Nasıl bir yazgıydı bu, yazanı yazdıranı belli olmayan? Hangi kader çizgisiydi
yollarını kesiştiren? Hangi rüzgarlardı o güzel kadını, onun sakin küçük
dünyasına getiren? Onu sakin denizlerden sürükleyip fırtınalı okyanuslara atan?
Sırası mıydı bu aşkın, o ununu elemiş eleğini asmış, tüm sevdaları sürgünlere
göndermişken?
Hangi acımasız yazgıydı, onu yeniden aynalara baktıran. O
aynalar ki, hiç yalan söylemeyi bilmezlerdi. Geçen yılların bırktığı izleri
insanın yüzüne acımasızca vururlardı. Azaltamazdı ki kalan saçlarındaki akları,
yüzündeki çizgileri. Küçülüp, eriyordu, o güzel kadının belleğine kazınmış
resminin yanında. Utanıyordu sevdasından, aşkından. Ona giden yollardaki
uçurumlar, engeller büyüyordu. O, giderek uzak ve erişilmez bir tanrıça
oluyordu. Kâr etmiyordu hiçbir şey; bilge teselliler, kitaplarda
okudukları.
İster itiraf etsin, ister etmesin, düştüğü durumun bir tek
tanımı vardı ve o da aşktı, sevdaydı. Ve o ömrümde hiç böyle sevdalanmamıştı. Bu
sevda, platonik, romantik gibi klişelere sığmayan bir sevginin ürünüydü.
Sözcüklerle tanımlanamayan, gece gündüz her saat, her an onu düşündüren, ona
özge bir sevdaydı. Ah, bu yürek değil miydi onu yakan, bu onulmaz sevdalara
düşüren. Sevginin o mütiş gücünü bu sevda ile öğrenmişti yeniden. Sevdiğiyle
sadece aynı mekanlarda olabilmenin bile ne büyük bir mutluluk olduğunu, onun
sadece telefondan duyulan sesinin bile tüm gökyüzünü maviye çevirebileceğini,
karanlıkları aydınlatabileceğini bu sevda ile yaşamıştı. Ve aşkın insana
çılgınlıklar yaptırabileceğini yeniden ta kanında hissediyordu.
Aşık
olduğu kadınla olan en kısa ayrılıklar bile ona dayanılmaz geliyordu. Şimdi o
yine uzaklardaydı. Ve ona olan hasreti aralarındaki mesafeler artıkça artıyordu.

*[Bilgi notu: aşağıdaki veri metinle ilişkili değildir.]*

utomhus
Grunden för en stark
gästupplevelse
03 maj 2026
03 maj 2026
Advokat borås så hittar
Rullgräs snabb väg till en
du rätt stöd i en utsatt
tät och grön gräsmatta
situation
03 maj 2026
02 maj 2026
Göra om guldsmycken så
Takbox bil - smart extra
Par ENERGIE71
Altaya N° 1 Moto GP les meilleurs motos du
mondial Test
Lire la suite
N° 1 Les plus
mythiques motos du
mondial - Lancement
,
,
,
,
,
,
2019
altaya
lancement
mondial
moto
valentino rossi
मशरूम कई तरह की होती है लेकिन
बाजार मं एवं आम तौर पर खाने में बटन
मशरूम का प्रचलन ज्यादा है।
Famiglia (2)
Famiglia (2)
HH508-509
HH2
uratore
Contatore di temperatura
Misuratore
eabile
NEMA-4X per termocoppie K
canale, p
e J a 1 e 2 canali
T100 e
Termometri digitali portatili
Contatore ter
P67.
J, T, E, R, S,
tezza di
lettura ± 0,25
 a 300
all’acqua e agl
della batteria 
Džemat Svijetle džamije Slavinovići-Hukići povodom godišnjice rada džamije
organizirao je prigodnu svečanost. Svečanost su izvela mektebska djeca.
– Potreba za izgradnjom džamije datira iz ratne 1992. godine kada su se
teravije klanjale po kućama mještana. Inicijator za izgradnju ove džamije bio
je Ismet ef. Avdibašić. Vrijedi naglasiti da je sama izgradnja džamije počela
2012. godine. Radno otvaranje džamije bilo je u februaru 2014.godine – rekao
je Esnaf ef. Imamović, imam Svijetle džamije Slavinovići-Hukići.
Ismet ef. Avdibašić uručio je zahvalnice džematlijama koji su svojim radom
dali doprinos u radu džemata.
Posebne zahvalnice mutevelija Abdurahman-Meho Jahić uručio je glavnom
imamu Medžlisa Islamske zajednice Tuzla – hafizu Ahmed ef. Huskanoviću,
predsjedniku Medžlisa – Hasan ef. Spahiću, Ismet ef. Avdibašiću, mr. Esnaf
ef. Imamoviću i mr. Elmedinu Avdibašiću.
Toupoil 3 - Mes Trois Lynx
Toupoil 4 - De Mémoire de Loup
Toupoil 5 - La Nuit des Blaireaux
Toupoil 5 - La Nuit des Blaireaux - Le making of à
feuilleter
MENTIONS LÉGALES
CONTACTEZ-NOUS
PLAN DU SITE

Üstelik günlerdir ondan haber alamamak kendisini deli ediyordu. Ona merhaba
diyebilmek, bir tek sözcük de olsa sesini duyabilmek için her yolu deniyordu.
Ama tüm çabaları sonuçsuz kalıyordu. Gece gündüz, her an onu düşünüp ona
ulaşamamak, korkunç bir ızdıraptı. Kahrolmaktan başka hiçbir şey gelmiyordu,
elinden. Bu griler grisi, mavi yoksunu gökyüzünün altında çıldırasıya özlüyordu
o kadını, onun gözlerini, gözlerinin rengini, gülüşünü.
Ayrılık acısıydı
bu, kolay değildi üstesinden gelmek. Haykırsaydı sevgisini pencerelerden,
bağırsaydı adını sokalara, diner miydi acıları? Yılın son günde yağan karın
beyazına dökseydi karanlıklarını, aydınlanır mıydı içi? Batmakta olan güneşin
kızıllığına, sütmavisi kesilen gökyüzüne çizseydi aşkını, azalır mıydı o kadına
olan özlemi? Kalemini kanına batırıp ak kağıtlara yazsa bu aşkı, biter miydi
hasret?
Bu son ayrılık, onu genç kadına olan sevgisini sorgulamaya
zorluyordu. Aklı, bu sevdanın, hiçbir gerçekliğinin ve geleceğinin olmadığını
söylüyor; kendisi için hiçbir şey ifade etmediğin, senin sevdana gereksinimi
olmayan o kadını neden seviyorsun? diye soruyordu. O ve kalbi akılına karşı
inatla direniyorlardı. "Evet, değer", diyordu, "yüz kere, bin kere değer!".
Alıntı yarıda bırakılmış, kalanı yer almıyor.